Implicit Function Theorem Application

[Fractal20]

Homework Statement

Let f(x,y) = xe^{x^2 + y^2} + y^3 + cos x

a) Show there exists a differentiable function \phi(y) such that x = \phi(y) solves f(x,y) = 1 in some neighborhood of (0,0) in R^2. (Meaning (x,y) satisfies f(x,y) = 1 for (x,y) near (0,0) if and only if x = \phi(y)) Prove your answer

b) Find d\phi/dy as a function of x and y

Homework Equations

The Attempt at a Solution

I can only presume this is an implicit function theorem related question. I have been having some trouble with this theorem. The book I have been going through (Calculus, Boyce and Diprima) states the theorem very particularly. They only discuss y as = a function of x and don't talk about the corresponding case of x = a function of y. Moreover, they require that the original function is 0 at the point in question (the wikipedia page on implicit function theorem also seems to stipulate the function = 0 in there initial statement as well...?). And they provide no proof so it is hard for me to get any real grasp of it to apply it in a differing situation.

Anywho, I have tried looking around for more info and came across this old thread, https://www.physicsforums.com/showthread.php?t=29475, where mathwonk was pretty helpful about this theorem. From reading this it seemed that all I needed to check is that the x partial of f is non zero. I got the x partial as = e^{x^2 + y^2} + xe ^{x^2 + y^2}(2x). this is nonzero at (0,0) so that checks out. So then the implicit function theorem says that since the function is not horizontal there: fx \neq 0, then we can solve for x in terms of y. This resulting function \phi(y) solves it.

Is this in any way adequate? I'm really just groping in the dark...

as for b) I want to just differentiate f with respect to y and remembering that x is an implicit function of y. Then solve for d\phi/dy. However, the implicit functions section of my Boyce and Diprima Calc book always explicitly has the function in question = 0. This then facilitates the solving for d phi /dy. Is the point here that we are only interested around f(x,y) = 1 and thus the partial derivative here and thus the 1 turns into a 0?

Basically I have no intuitive sense of this. My Calc book didn't back anything up. I tried to look up proofs elsewhere, but it all appears to require a much higher mathematics. Thanks a bunch!

 

[voko]

x vs y is a non-issue. They are just labels, so whatever is true for one is true for the other - just swap them in the equations.

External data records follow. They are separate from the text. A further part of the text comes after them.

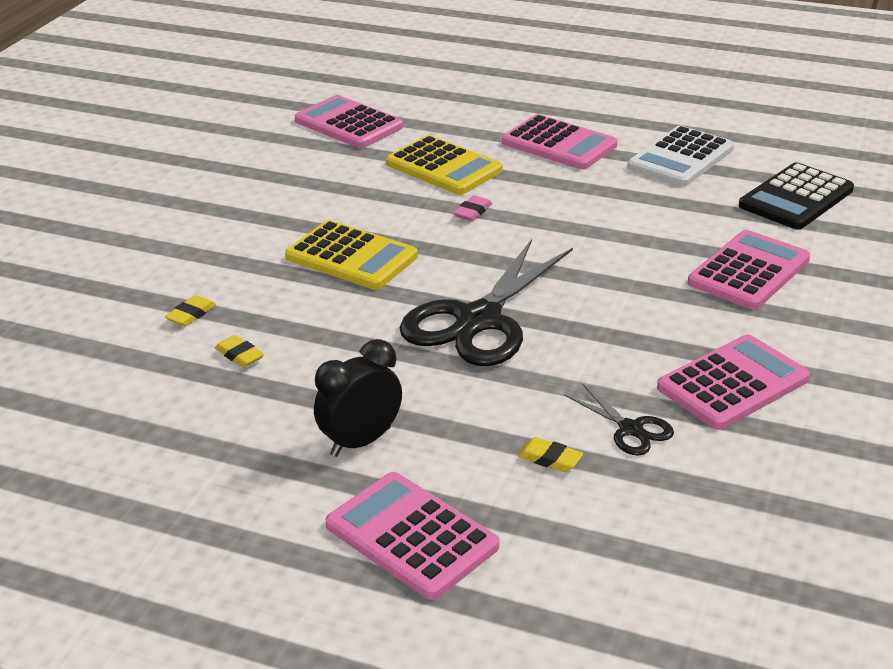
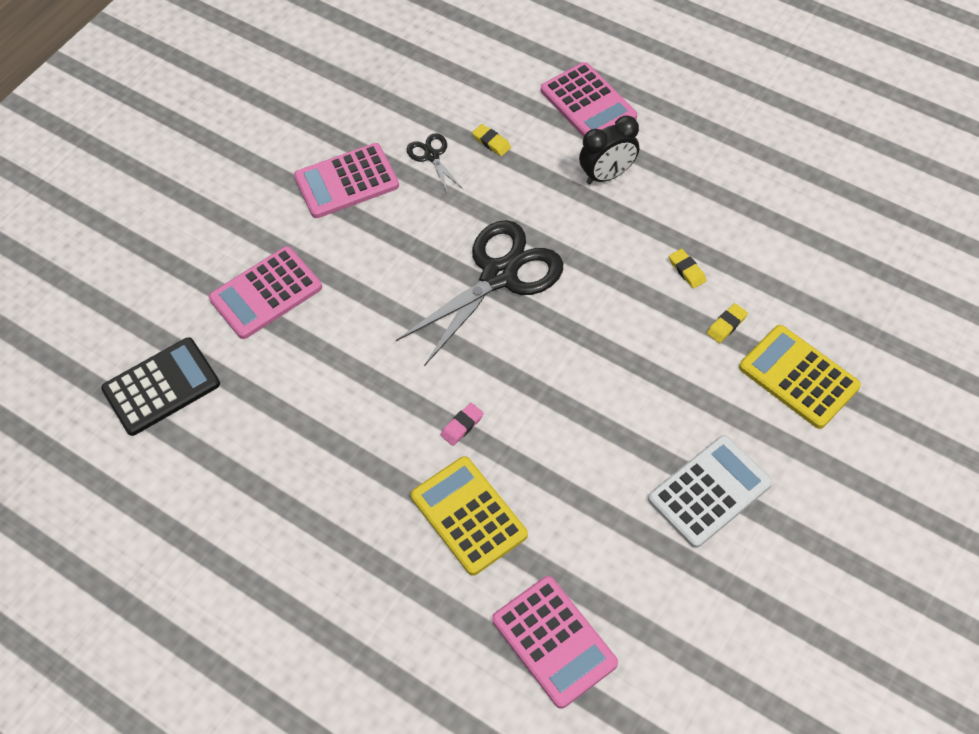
camera: 165 degrees left, 25 degrees up
(351, 257) = (586, 377): yellow calculator -> yellow calculator (798, 377)
(559, 144) = (334, 537): pink calculator -> none
(681, 158) = (225, 480): white calculator -> white calculator (709, 491)

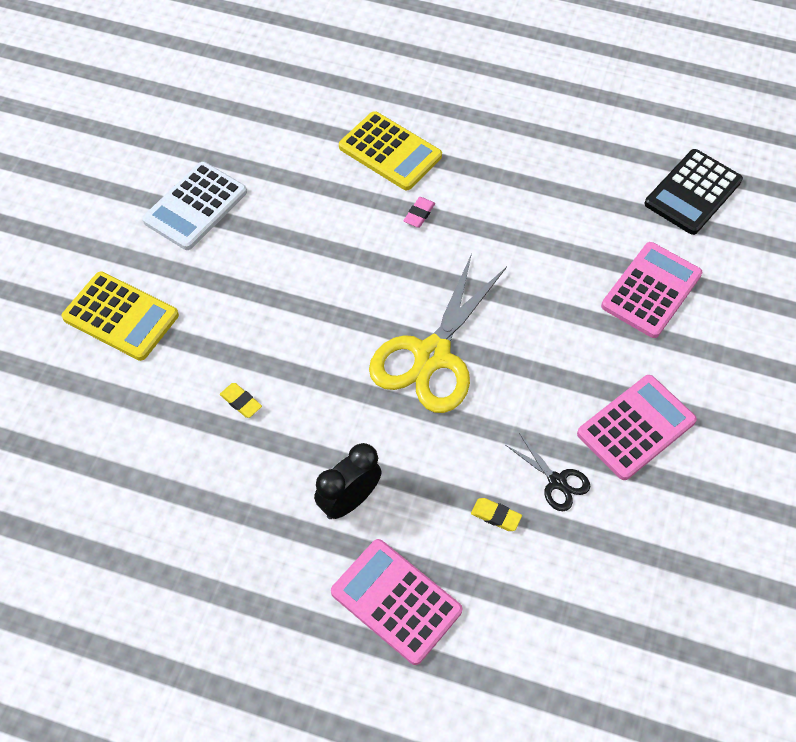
camera: 160 degrees right, 0 degrees up
(499, 275) = (432, 356): black scissors -> yellow scissors
(554, 641) = (300, 89): pink calculator -> none
(726, 325) = (194, 352): yellow eraser -> none

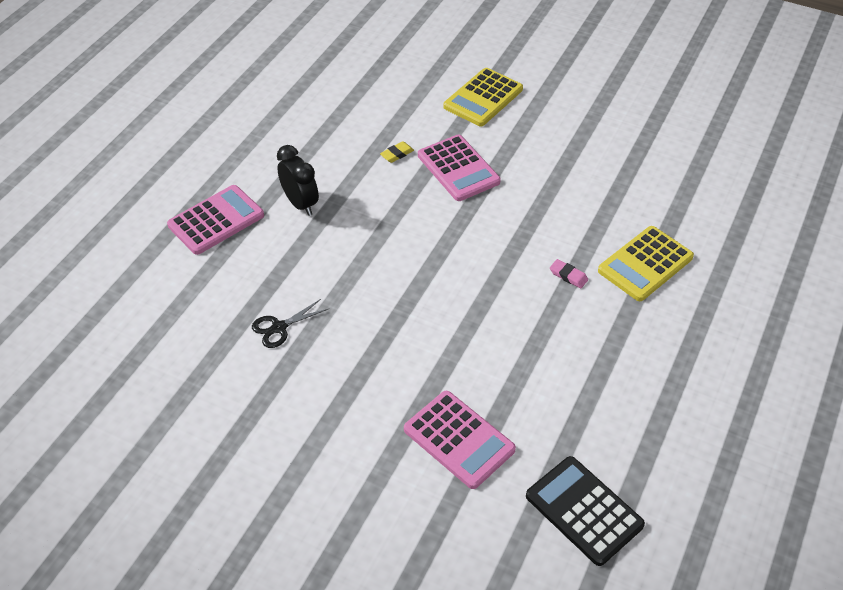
camera: 100 degrees right, 10 degrees down
(195, 206) = (585, 139): white calculator -> none
(432, 356) = (415, 265): yellow scissors -> none
(496, 516) = (262, 284): yellow eraser -> none
(636, 427) = (313, 393): pink calculator -> pink calculator (458, 169)

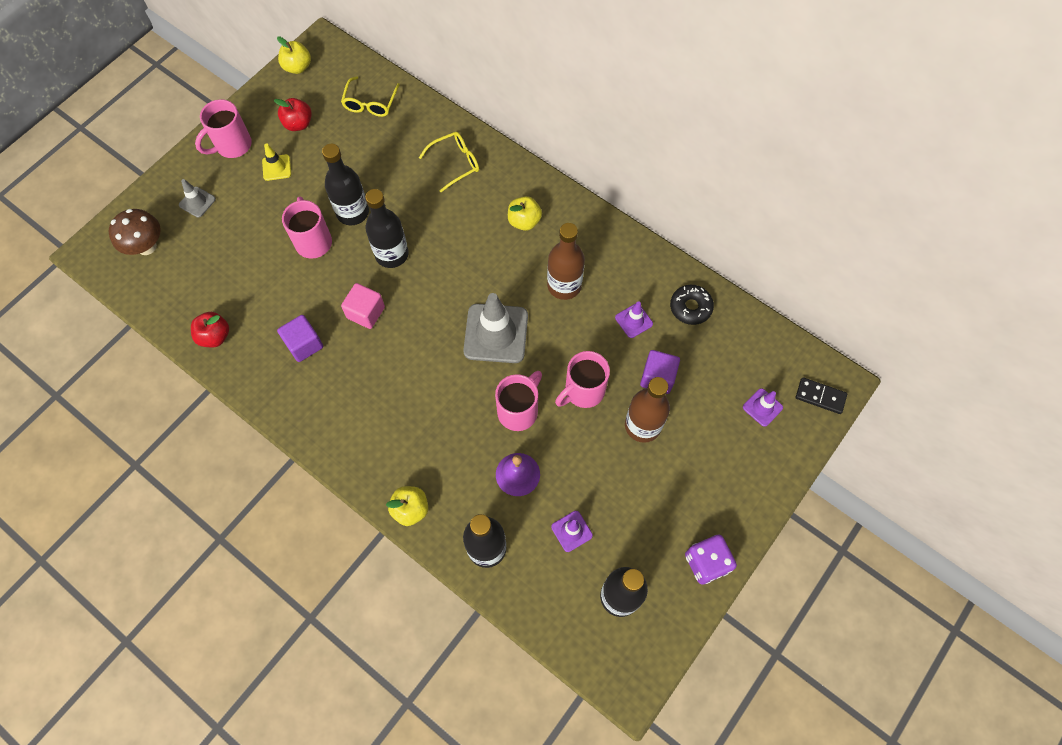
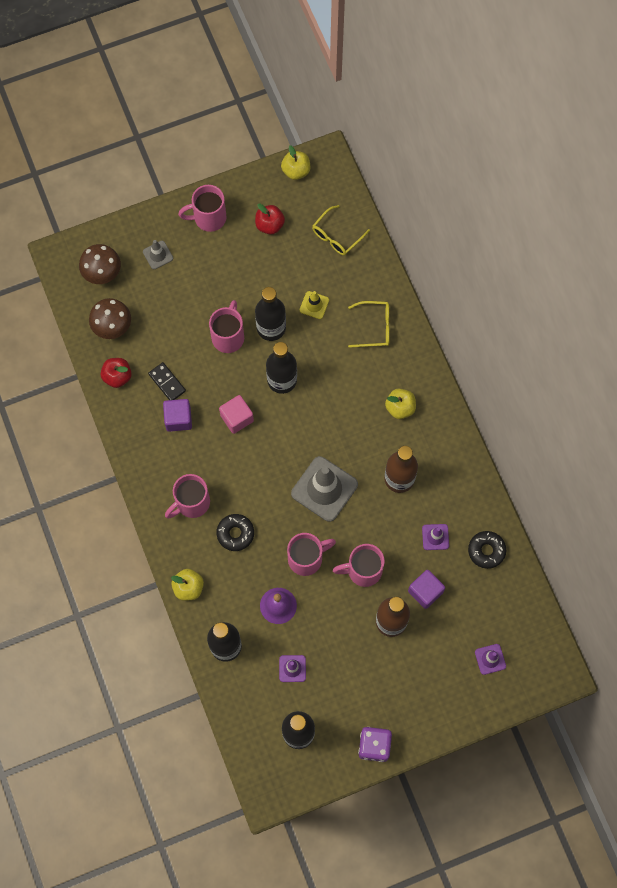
camera: 30 degrees right, 5 degrees up
(184, 291) = (112, 327): none -> brown mushroom
(276, 167) = (233, 256): yellow traffic cone -> yellow traffic cone (314, 305)
(365, 420) = (191, 503): none -> pink mug
(429, 426) = (235, 533): none -> black donut
(820, 396) = (540, 676): black domino -> black domino (167, 382)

F(x, y) = 1 can be trivially converted to G(x, y) = 0 - can you see how?

 

[Fractal20]

I had thought about that but for some reason was still put off. So g(x,y) = f(x,y) - 1. I guess that certainly makes sense for part b) and taking the derivatives since g' = f'. And then for a) it just means that if g(x,y) = 0 then f(x,y) must equal 1? So in trying to use the implicit function theorem, do I need to convert to such a g(x,y) or is it sufficient to stay with f(x,y). And is what I wrote in anyway a "proof"? Thanks Voko!

 

[voko]

I had thought about that but for some reason was still put off. So g(x,y) = f(x,y) - 1. I guess that certainly makes sense for part b) and taking the derivatives since g' = f'. And then for a) it just means that if g(x,y) = 0 then f(x,y) must equal 1? So in trying to use the implicit function theorem, do I need to convert to such a g(x,y) or is it sufficient to stay with f(x,y). And is what I wrote in anyway a "proof"? Thanks Voko!

You need to form a function g(x, y) that matches the conditions of the theorem as you have it given to you, check all of its conditions, and that should do it.

Unless, of course, you are required to have your result without using the theorem (this I can't tell, ask your instructor if unsure). In the latter case you would pretty much have to repeat the argument in the proof of the theorem.